“Say this for Jamie Dimon: The man’s got cojones.
“J.P. Morgan & Chase’s JPM, chief executive officer is taking a well-deserved roasting for complaining Wednesday that “banks are under assault” from regulators, who nastily want them to make good on old misfeasance, while meanly insisting they raise ever-more capital so the 2008 credit crash and near-depression won’t recur. Asked for details, Dimon responded: “Are you kidding?”
“Poor baby. He’d be way more convincing if J.P. Morgan’s press office hadn’t been unable to produce a list I requested of all the legal settlements the nation’s biggest bank has been forced to enter in recent years. Neither could Better Markets, a Washington-based consumer watchdog that bedevils the too-big-to-fail set. From enabling Bernie Madoff to manipulating energy markets to defrauding credit-card customers, there are just too darn many scandals for either side to count.
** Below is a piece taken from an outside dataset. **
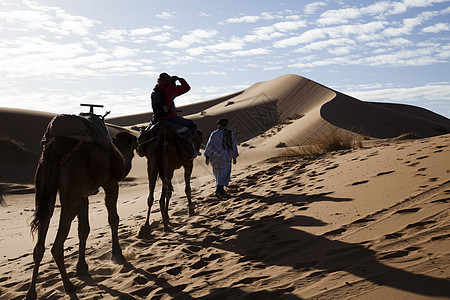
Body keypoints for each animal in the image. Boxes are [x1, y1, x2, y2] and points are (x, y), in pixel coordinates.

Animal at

Better Markets once tried to make an intern compile a list but gave up — there were so many, at J.P. Morgan and elsewhere, they decided it would take a full-timer, President Dennis Kelleher said.
“So, let’s try this as a first principle for post-crash banks: If all lib’rul horses and all P.R. men can’t figure out how many problems you’ve caused, take my sainted late mother’s advice and “shaddap.” That’s “shut up” in Jersey City.
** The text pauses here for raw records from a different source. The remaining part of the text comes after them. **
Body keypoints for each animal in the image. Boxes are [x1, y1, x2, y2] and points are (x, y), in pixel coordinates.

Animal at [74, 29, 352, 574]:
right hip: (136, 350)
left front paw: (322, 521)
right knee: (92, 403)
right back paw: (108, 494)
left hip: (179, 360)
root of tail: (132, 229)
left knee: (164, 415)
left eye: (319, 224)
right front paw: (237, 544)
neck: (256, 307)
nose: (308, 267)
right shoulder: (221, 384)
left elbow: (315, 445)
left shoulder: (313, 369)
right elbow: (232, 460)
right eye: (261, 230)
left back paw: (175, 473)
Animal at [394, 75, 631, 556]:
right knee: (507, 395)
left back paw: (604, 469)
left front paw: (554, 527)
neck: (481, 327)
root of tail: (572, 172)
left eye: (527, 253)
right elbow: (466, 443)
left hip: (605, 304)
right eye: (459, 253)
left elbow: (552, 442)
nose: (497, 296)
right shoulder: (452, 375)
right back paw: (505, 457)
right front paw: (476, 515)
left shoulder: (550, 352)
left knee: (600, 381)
“If the too-big-to-fail banks didn’t crash the economy and almost cause a second Great Depression, they’d still be in the land of no regulation,’’ Kelleher said. “If a regular person did a tenth of what J.P. Morgan did, they’d be in jail.’’
“Now, I haven’t even mentioned any of the mortgage issues J.P. Morgan inherited by taking over Bear Stearns and Washington Mutual in 2008. Or the fact that J.P. Morgan, Citigroup and Bank of America all tanked after reporting fourth-quarter earnings this week, complicated in J.P. Morgan’s case by yet another $1 billion write-off for a settlement with foreign-exchange regulators as well as a revenue miss.
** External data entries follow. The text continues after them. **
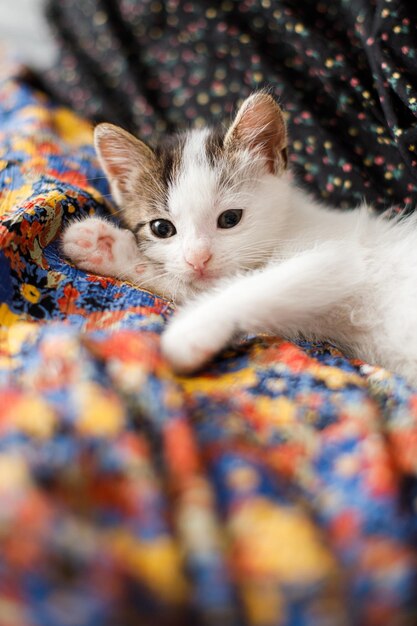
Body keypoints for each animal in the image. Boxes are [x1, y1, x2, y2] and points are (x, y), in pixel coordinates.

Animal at [61, 92, 416, 380]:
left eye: (230, 219)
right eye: (162, 228)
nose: (198, 258)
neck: (288, 226)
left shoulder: (339, 257)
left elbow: (249, 287)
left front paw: (189, 333)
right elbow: (206, 286)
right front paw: (107, 248)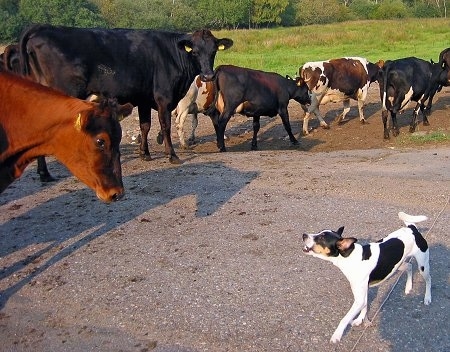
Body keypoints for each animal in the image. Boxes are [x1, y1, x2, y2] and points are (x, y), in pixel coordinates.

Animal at [18, 24, 234, 165]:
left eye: (213, 50)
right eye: (194, 51)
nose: (208, 75)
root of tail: (42, 29)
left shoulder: (144, 99)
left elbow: (145, 126)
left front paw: (144, 154)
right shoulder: (163, 98)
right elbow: (165, 126)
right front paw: (172, 155)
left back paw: (45, 174)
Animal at [302, 212, 432, 344]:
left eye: (321, 238)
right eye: (319, 233)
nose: (304, 235)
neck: (349, 257)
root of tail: (412, 229)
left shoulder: (359, 298)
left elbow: (345, 319)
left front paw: (337, 335)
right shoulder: (363, 292)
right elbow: (364, 306)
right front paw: (360, 320)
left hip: (422, 266)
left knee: (428, 279)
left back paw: (427, 297)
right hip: (396, 266)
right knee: (409, 266)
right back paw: (408, 287)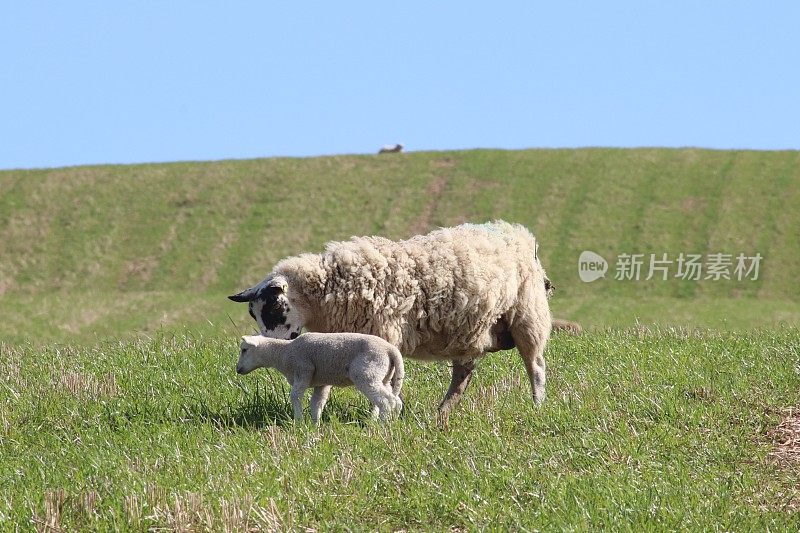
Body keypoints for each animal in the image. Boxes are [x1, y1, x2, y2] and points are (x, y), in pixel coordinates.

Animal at [234, 330, 404, 422]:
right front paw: (315, 424)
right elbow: (317, 403)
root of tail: (391, 350)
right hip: (383, 375)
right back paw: (389, 422)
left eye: (244, 350)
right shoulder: (321, 382)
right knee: (395, 400)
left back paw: (381, 425)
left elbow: (295, 396)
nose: (237, 369)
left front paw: (299, 421)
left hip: (366, 372)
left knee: (386, 401)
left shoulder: (303, 369)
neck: (283, 353)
“The last time I tried to put all the J.P. Morgan legal numbers together was in 2013, and I got to $36.7 billion in settlements and reserves for actual and potential legal expenses since the financial crisis. They have kept coming since, including $1.1 billion in the fourth quarter. J.P. Morgan did make $21.8 billion last year, up more than 20% from 2013. But growth is sluggish, interest rates are low, and the bank’s overhead rose as a percentage of revenue even though it has laid off tens of thousands of people since 2011, CLSA analyst Mike Mayo said.”